Collected data entries
________________________

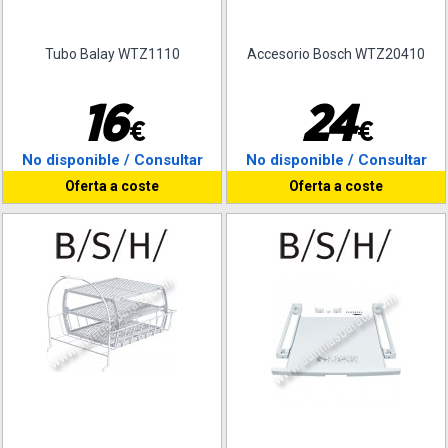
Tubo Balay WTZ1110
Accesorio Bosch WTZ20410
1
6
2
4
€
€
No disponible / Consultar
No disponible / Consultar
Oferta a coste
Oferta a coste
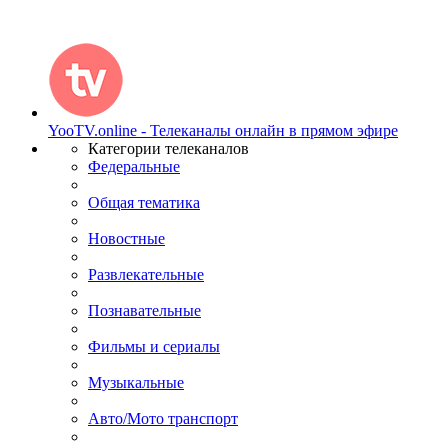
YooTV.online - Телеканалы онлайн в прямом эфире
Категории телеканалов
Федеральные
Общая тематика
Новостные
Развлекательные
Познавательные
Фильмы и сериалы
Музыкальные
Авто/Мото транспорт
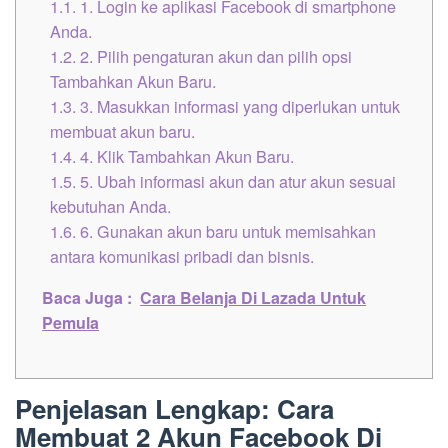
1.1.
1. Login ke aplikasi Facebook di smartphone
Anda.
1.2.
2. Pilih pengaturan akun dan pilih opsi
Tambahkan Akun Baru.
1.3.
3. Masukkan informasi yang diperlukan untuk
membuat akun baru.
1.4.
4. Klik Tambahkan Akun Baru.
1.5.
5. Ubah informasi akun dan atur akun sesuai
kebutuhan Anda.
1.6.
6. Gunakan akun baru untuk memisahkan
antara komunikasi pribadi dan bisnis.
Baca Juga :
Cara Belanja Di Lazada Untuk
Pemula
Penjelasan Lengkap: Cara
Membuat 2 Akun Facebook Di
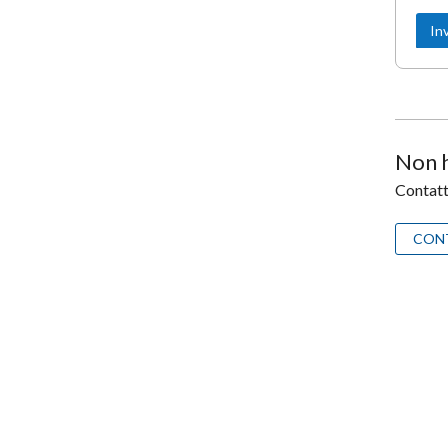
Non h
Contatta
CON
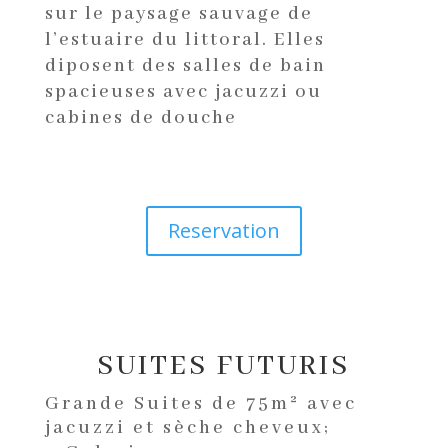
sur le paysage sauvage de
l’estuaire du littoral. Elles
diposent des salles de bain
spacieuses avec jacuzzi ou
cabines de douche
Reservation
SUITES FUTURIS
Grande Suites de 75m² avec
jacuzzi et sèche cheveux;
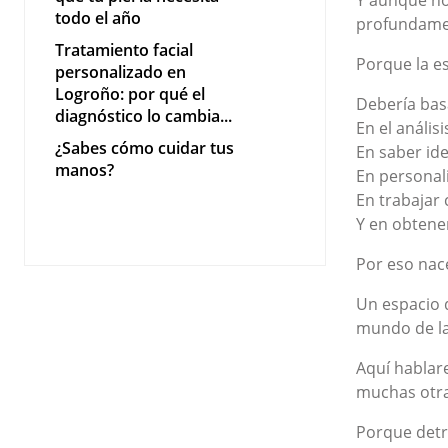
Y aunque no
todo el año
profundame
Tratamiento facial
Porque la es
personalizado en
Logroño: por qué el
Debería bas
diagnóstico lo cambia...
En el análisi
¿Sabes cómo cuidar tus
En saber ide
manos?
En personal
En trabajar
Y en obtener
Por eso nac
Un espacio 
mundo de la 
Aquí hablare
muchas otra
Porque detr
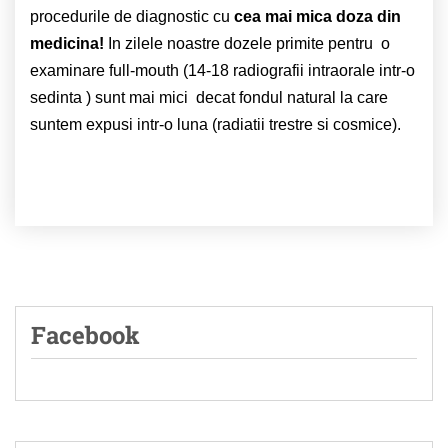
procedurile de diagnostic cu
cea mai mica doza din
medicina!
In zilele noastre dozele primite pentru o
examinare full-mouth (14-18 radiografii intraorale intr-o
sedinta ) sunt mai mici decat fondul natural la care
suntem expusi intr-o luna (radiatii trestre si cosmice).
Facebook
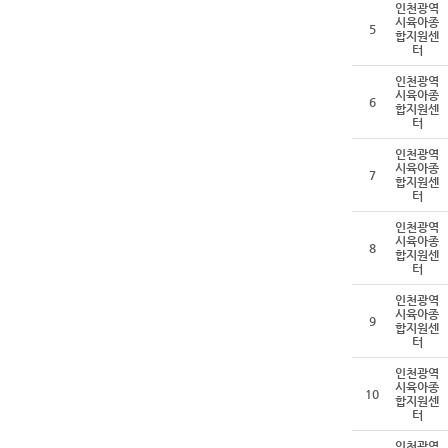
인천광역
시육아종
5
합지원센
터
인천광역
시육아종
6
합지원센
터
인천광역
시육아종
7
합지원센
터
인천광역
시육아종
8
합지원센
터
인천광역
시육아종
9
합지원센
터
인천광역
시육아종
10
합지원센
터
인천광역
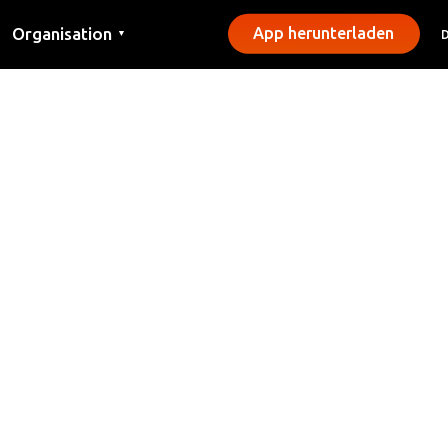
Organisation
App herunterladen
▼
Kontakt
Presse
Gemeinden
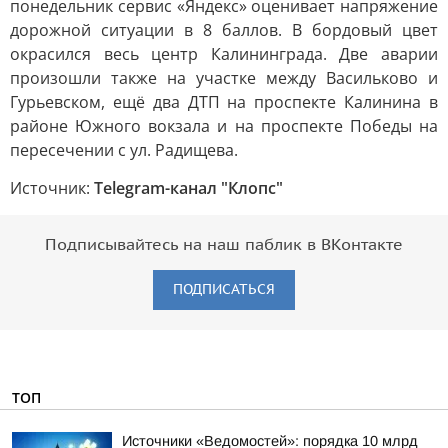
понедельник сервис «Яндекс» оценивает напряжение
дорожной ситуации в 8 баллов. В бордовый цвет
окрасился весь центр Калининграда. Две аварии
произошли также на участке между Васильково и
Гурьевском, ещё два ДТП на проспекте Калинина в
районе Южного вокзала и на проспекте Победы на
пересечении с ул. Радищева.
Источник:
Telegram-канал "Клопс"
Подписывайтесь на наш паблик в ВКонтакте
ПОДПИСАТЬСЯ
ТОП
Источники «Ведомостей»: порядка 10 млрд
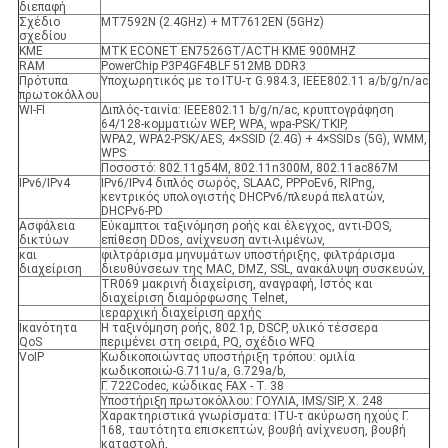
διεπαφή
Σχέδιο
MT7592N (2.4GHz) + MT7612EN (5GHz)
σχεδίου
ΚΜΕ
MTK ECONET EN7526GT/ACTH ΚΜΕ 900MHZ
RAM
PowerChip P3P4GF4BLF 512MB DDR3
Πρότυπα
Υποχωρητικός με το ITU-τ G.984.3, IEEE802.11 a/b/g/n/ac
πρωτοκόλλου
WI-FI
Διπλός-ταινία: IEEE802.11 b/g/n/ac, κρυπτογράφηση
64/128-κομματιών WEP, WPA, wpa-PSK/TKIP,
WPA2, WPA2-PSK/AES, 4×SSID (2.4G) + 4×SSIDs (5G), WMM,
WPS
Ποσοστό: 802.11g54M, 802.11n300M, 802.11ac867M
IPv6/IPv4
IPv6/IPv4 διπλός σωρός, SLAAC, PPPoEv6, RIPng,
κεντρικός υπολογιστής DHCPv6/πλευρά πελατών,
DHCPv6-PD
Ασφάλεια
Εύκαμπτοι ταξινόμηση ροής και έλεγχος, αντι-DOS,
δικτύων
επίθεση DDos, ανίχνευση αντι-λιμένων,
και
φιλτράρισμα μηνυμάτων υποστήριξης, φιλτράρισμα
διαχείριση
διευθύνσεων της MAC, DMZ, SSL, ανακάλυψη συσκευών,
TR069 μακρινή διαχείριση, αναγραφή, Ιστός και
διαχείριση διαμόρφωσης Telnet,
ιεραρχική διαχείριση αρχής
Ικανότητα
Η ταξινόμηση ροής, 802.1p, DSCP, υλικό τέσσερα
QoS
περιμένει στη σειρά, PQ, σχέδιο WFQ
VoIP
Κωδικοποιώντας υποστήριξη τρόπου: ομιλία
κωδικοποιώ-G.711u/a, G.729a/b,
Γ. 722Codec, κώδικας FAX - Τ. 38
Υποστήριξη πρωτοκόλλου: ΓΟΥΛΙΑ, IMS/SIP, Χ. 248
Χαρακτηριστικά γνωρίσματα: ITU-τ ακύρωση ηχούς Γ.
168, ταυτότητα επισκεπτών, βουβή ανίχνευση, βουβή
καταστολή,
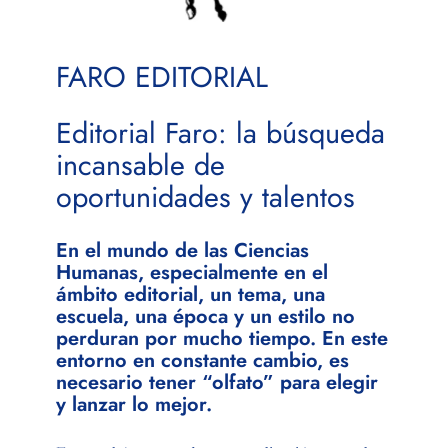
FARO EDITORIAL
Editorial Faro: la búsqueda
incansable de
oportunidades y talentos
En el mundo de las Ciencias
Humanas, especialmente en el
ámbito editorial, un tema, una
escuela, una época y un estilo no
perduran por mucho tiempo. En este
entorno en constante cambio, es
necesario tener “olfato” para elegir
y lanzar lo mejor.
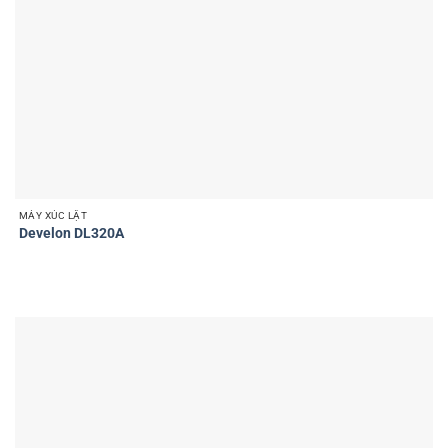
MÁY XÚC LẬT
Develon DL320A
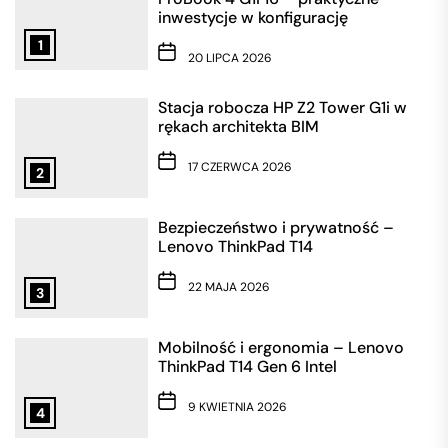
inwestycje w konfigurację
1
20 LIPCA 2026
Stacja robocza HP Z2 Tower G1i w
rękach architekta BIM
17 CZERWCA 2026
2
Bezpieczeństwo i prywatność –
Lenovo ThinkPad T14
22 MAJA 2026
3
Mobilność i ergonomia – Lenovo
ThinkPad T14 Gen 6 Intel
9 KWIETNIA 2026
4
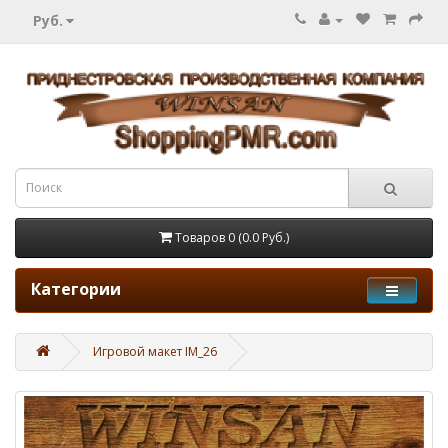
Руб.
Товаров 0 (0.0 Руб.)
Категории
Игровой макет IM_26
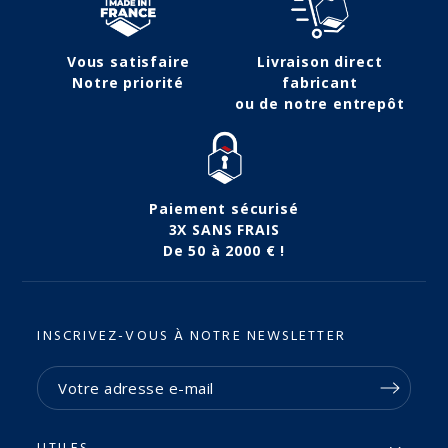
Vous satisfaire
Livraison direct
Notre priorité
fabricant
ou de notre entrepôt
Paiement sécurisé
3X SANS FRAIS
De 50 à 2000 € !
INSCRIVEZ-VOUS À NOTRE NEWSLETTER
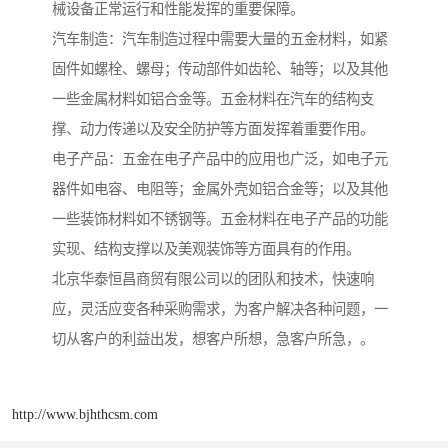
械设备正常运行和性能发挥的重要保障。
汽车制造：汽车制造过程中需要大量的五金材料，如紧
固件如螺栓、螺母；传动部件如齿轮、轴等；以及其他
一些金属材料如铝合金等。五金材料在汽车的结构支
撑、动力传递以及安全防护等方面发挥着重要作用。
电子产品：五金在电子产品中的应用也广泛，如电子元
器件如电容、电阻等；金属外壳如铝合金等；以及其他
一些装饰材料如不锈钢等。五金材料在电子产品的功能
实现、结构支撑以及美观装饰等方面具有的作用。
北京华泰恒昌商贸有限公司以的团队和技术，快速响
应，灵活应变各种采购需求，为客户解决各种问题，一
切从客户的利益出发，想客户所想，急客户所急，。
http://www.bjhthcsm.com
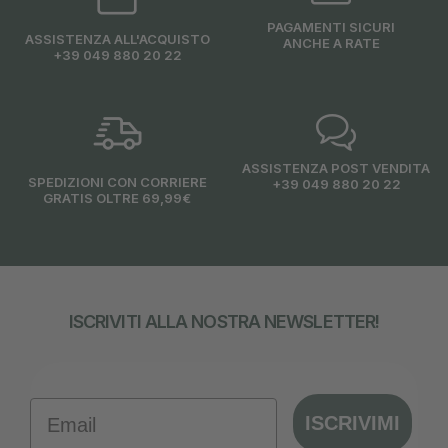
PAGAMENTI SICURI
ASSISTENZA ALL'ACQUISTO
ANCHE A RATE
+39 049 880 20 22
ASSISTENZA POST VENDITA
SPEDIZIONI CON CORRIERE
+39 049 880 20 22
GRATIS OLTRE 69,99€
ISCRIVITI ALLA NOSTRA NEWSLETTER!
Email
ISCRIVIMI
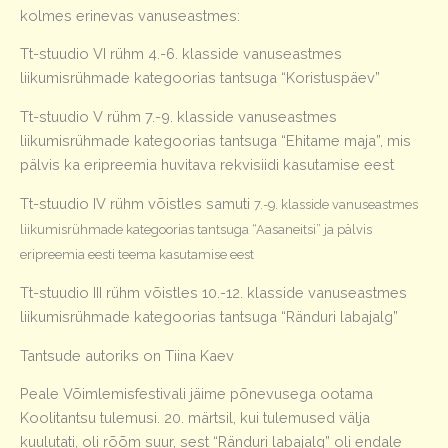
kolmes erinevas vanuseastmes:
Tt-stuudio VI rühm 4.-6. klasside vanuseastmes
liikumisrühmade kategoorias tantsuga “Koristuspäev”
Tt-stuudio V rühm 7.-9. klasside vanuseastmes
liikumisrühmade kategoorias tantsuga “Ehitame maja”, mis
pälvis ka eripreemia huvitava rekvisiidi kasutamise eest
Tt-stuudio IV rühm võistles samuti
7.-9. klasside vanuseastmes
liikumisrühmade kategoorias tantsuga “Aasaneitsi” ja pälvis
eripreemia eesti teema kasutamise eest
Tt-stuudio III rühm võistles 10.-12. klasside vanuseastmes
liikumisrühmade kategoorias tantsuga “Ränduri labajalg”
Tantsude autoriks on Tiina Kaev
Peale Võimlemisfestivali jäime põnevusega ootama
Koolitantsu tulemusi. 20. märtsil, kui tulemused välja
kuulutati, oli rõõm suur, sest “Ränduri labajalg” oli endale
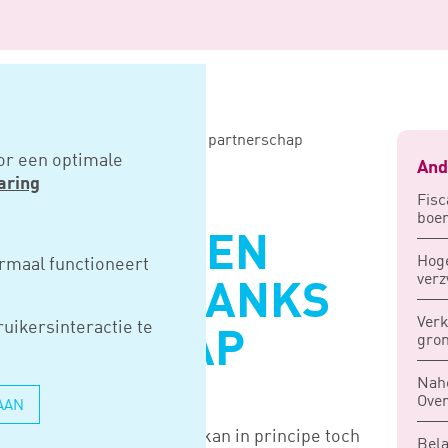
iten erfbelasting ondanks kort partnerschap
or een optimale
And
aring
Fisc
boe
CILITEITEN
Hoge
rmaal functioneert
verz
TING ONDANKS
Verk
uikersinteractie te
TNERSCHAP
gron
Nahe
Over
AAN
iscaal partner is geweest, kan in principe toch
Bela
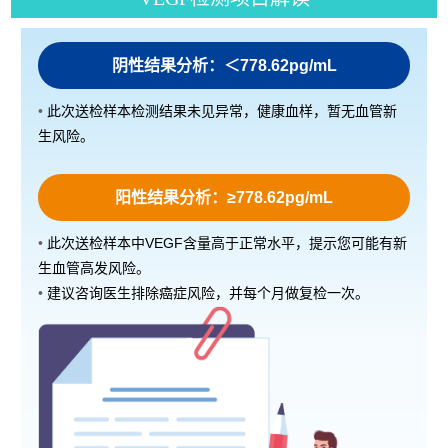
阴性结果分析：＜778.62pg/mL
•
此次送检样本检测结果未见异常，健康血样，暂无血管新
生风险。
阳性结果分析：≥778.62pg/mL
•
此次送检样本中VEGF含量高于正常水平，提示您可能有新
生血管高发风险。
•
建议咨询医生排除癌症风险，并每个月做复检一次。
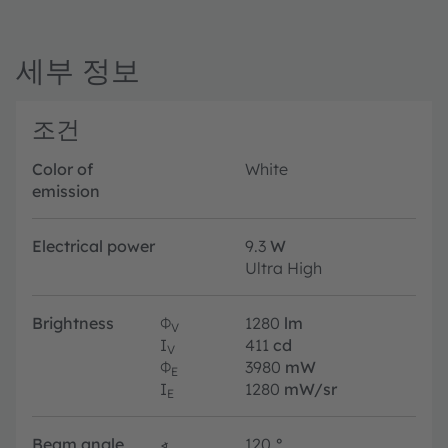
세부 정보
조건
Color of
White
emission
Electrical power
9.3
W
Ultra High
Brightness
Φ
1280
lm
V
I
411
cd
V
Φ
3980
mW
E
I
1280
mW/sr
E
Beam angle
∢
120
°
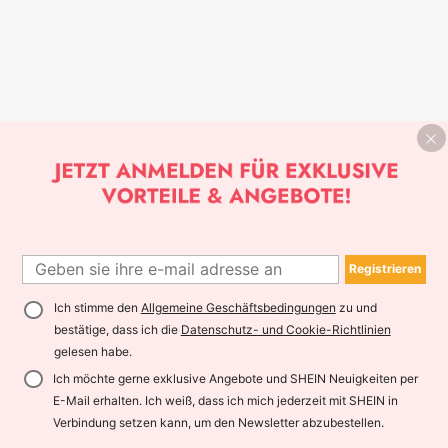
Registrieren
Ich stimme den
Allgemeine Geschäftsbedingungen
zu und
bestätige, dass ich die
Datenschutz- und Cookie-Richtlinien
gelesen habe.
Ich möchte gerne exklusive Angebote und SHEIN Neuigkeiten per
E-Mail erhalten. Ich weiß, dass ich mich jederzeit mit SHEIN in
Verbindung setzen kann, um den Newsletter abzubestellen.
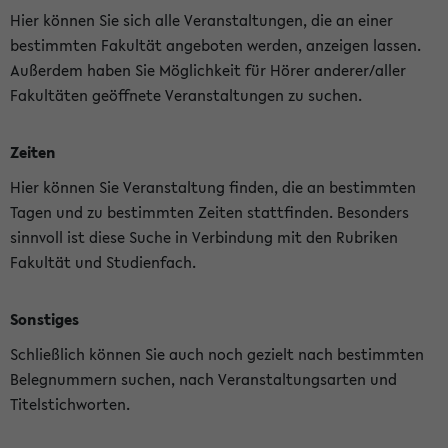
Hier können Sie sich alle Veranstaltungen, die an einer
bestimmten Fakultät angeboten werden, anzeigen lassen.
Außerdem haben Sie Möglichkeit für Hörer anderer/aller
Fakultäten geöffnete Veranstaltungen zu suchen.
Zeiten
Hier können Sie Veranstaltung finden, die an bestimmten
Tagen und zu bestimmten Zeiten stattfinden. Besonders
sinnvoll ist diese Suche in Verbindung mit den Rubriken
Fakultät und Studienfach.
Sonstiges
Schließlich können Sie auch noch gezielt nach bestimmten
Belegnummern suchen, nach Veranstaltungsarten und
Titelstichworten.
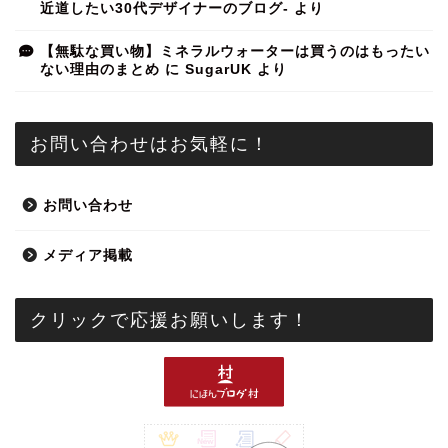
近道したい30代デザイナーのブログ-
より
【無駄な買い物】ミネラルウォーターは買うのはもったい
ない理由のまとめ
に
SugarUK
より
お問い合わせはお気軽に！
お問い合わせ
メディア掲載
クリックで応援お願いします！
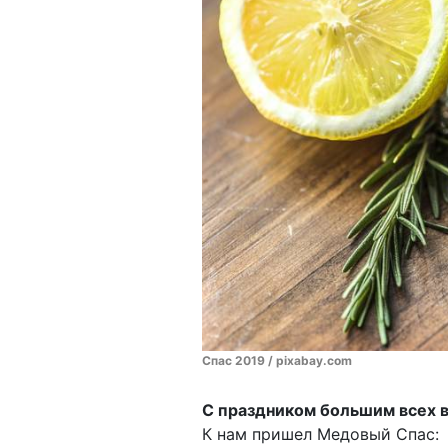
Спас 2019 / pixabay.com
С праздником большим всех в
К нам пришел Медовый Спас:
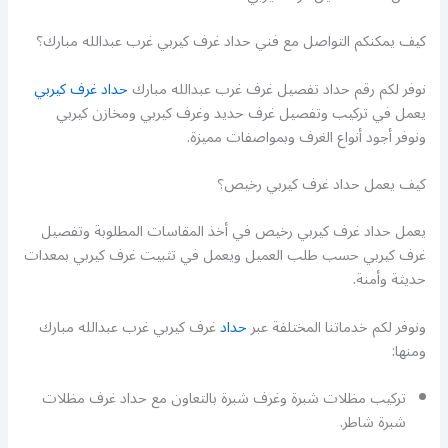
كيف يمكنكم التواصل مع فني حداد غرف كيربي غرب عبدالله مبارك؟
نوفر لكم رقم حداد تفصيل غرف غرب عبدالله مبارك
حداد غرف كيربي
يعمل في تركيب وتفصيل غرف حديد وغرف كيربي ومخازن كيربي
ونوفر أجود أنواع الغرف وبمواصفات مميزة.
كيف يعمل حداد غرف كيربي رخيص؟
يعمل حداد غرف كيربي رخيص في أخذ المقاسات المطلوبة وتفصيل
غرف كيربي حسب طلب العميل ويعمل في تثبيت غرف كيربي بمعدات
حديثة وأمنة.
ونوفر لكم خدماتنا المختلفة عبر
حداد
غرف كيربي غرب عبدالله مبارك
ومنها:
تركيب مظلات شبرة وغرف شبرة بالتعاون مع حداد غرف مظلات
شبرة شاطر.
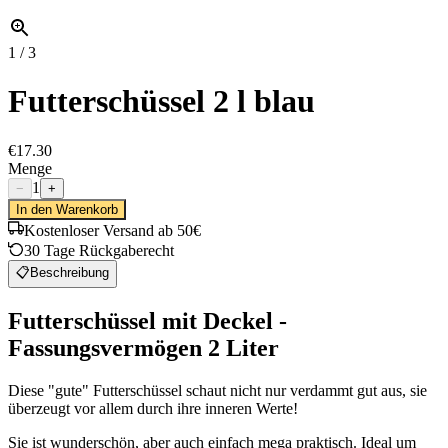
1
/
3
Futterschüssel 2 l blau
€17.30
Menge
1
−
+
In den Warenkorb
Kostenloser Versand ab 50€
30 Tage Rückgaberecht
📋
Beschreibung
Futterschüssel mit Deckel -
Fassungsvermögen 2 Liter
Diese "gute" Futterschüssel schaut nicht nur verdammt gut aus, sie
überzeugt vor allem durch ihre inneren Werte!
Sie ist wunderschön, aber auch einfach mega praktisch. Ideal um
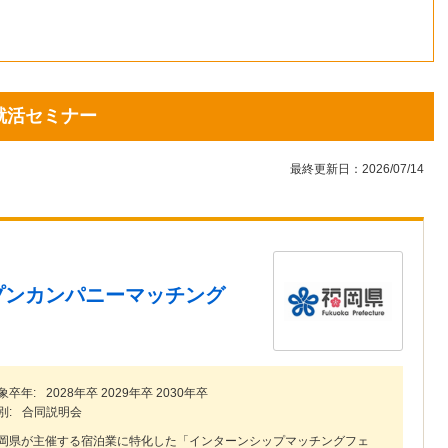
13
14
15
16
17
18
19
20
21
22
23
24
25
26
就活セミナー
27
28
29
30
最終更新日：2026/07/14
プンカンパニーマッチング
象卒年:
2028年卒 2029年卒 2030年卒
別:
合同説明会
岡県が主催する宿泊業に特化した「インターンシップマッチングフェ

________________________

**Exercise directions**:
From the line with "Γ. 722Codec, κώδικας FAX - Τ. 38" up to and including the line with "entorno en constante cambio, es" above, retype every line exactly and nothing more; leave out the pictures.

**Result of this exercise**:
Γ. 722Codec, κώδικας FAX - Τ. 38
Υποστήριξη πρωτοκόλλου: ΓΟΥΛΙΑ, IMS/SIP, Χ. 248
Χαρακτηριστικά γνωρίσματα: ITU-τ ακύρωση ηχούς Γ.
168, ταυτότητα επισκεπτών, βουβή ανίχνευση, βουβή
καταστολή,
FARO EDITORIAL
Editorial Faro: la búsqueda
incansable de
oportunidades y talentos
En el mundo de las Ciencias
Humanas, especialmente en el
ámbito editorial, un tema, una
escuela, una época y un estilo no
perduran por mucho tiempo. En este
entorno en constante cambio, es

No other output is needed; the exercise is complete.